You may use the data for the project that you have been approved by HCAI and CPHS to use it for, analyze it, prepare reports and articles and publish your findings.

YOU MAY NOT

  • use the data for a different project
  • use someone else’s approved data for your own project
  • share the data with anyone not explicitly listed in the HCAI request form and Data Use Agreement
  • publish patient level data  or small cell size counts less than 11
  • change your scope of work in your protocol or your HCAI request form without proper approvals
  • keep patient-level data in your system after the project has ended

When is the data available? 

Patient level data, i.e., PDD, ED, and AS data, is generally available annually by Mid-July for eligible requestors. Linked Birth Data is current through 2012.  Linked death is current through 2013.

Which should I submit first, my CPHS application or my HCAI application?

We recommend that you do both processes in tandem.

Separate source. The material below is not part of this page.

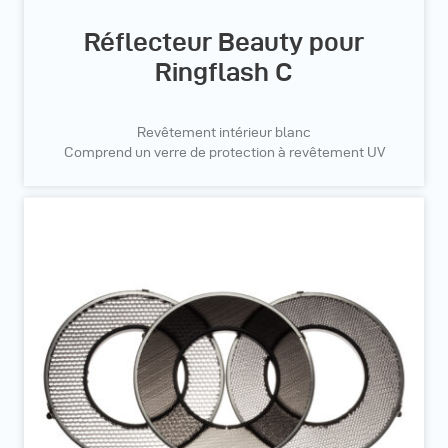
Réflecteur Beauty pour
Ringflash C
Revêtement intérieur blanc
Comprend un verre de protection à revêtement UV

You will need to submit a draft of your CPHS protocol to HCAI included with your initial request packet. HCAI will need a completed request packet in order to perform a preliminary review and supply a pre-CPHS letter. You will need to submit the pre-CPHS letter to CPHS as the departmental letter of support, which is required for CPHS approval. Once you receive CPHS approval, you will need to notify HCAI to continue forward with your request.

What documents does HCAI need with my request? 

You can find all supplemental documents on the HCAI website here. The Request Form Checklist outlines all of the documents HCAI may need. 

Why does it take longer to get PDD/Linked Birth or Death data?

The California Department of Public Health is required to review all requests that contain Birth and Death Certificate data, which includes our HCAI Patient data linked to Birth or Death Certificate data. We are not allowed to release PDD/Linked Birth data until it is approved by the CDPH Vital Statistics Advisory Committee. This review is in addition to the approval by HCAI and CPHS.

I want to link HCAI data to data from another source.  Is this possible?

It depends on what is being linked and how the data are being used. This is one of the factors we look at when reviewing your request. HCAI data cannot be used to re-identify actual patients. When a linkage of this nature is needed for a specific research project, details of how the linkage can occur without the identifiers being released to the researcher need to be discussed.

I have requested data before and have been approved. I would like to request the most recent year of data available. What should I do? 

If you have a previously approved request and want to request more recent years of data, you can submit a Supplemental request. You will need to select your original request from a drop down menu in order to access the Supplemental request form. If your original request was submitted via the paper process, email DataandReports@hcai.ca.gov for instructions. The information from your previous request will be visible, but locked. You will only be able to edit the Supplemental sections of the form. This is for you to reference while filling out your Supplemental request. 

I am doing research at a medical center associated with a non-profit University. Can I request HCAI Data? 

Only non-profit Universities qualify to receive HCAI data. You will need to submit the request through the university. 

My university is for profit. Do we still qualify for data? 

Unfortunately, only non-profit Universities qualify to receive HCAI Data according to the Information Practices Act (CA Civil Code Section 1798 et seq.), which permits nonprofit educational institutions (such as the University of California) and state agencies to request data for research purposes and for performing legally mandated activities.

If an article is published from the project I did, am I required to give HCAI a copy?

You are not required to submit a copy of published materials or papers to us, but we like to know how our data is being used.

Do you publish my information on your website?

We currently list all approved IPA requests on the CHHS Open Data Portal, after the data has been released.